The value of speed and agility
When it comes to successful AI fintechs, one of the biggest factors we’ve identified is speed. These startups operate with incredible agility. They pivot quickly, they’re lean, and they’re laser-focused on solving real problems. That mindset is contagious—and it’s something we’re keen to absorb.
We’ve also noticed that many of these founders maintain deep relationships with their academic mentors too. It’s not unusual to find that a startup’s advisory board includes a professor who supervised the founder’s PhD. Why does that matter? Well, that kind of continuity and intellectual depth adds real value to the partnership.
“We need to invest in innovation not just for immediate returns, but for the learning and future potential it brings.”
How Lloyds Banking Group engages with fintechs
When engaging with fintechs and establishing whether we can work with them, our first step is to meet the founders and learn more about their vision and the maturity of their solution. If we believe there is alignment between their solution and the firm's strategy then we will introduce them to the relevant part of the business.

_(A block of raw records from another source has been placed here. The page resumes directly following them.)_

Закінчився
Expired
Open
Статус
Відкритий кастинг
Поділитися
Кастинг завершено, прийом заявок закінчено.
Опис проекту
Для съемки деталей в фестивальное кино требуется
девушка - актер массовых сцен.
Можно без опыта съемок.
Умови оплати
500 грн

From there, it’s up to the business to decide whether to engage. If the conversation develops, we’ll explore whether there’s an investment opportunity. But investment isn’t the starting point; business engagement is. That’s how we’ve approached partnerships like the one with Aveni, and it’s a model that works.
Investing for the future
We’re also thinking about the long term. As we look ahead, we’re asking ourselves: what kinds of investments will help us deliver on our future strategy? Some of these opportunities won’t have a clear business case today.
For example, they might be adjacent to our current operations or involve exploratory technologies. But they could be critical in three or four years’ time. That means we need to be willing to take risk. We need to invest in innovation not just for immediate returns, but for the learning and future potential it brings.

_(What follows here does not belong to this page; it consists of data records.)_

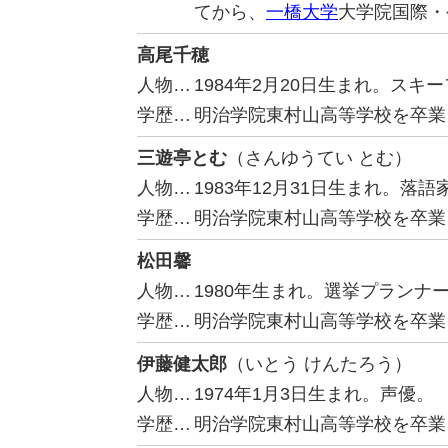
てから、
一橋大学
大学院国際・
高尾千穂
人物…
1984年2月20日生まれ。ス
学歴…
明治学院東村山高等学校を卒業
三遊亭とむ
（さんゆうてい とむ）
人物…
1983年12月31日生まれ。落語
学歴…
明治学院東村山高等学校を卒業
松田馨
人物…
1980年生まれ。選挙プランナ
学歴…
明治学院東村山高等学校を卒業
伊藤健太郎
（いとう けんたろう）
人物…
1974年1月3日生まれ。声優。
学歴…
明治学院東村山高等学校を卒業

One area we’re particularly excited about is the potential for AI to enhance our cybersecurity measures. By investing in AI-driven cybersecurity startups, we’re exploring new ways to protect our customers’ data and ensure the integrity of our systems. These investments may not yield immediate returns, but they are crucial for building a secure and resilient future.
What’s next?
AI is transforming fintech, and fintech in turn is transforming banking. At Lloyds Banking Group, we’re embracing this change. We’re partnering with startups, learning from academia, and investing in innovation. We’re doing this not just to keep up, but to lead.
The UK has a unique advantage in this space, and we’re proud to be part of it. By combining the strengths of big banks with the creativity of startups and the rigour of academia, we believe we can build a better future for our customers and our industry. We’re just getting started, and we’re excited about what’s next.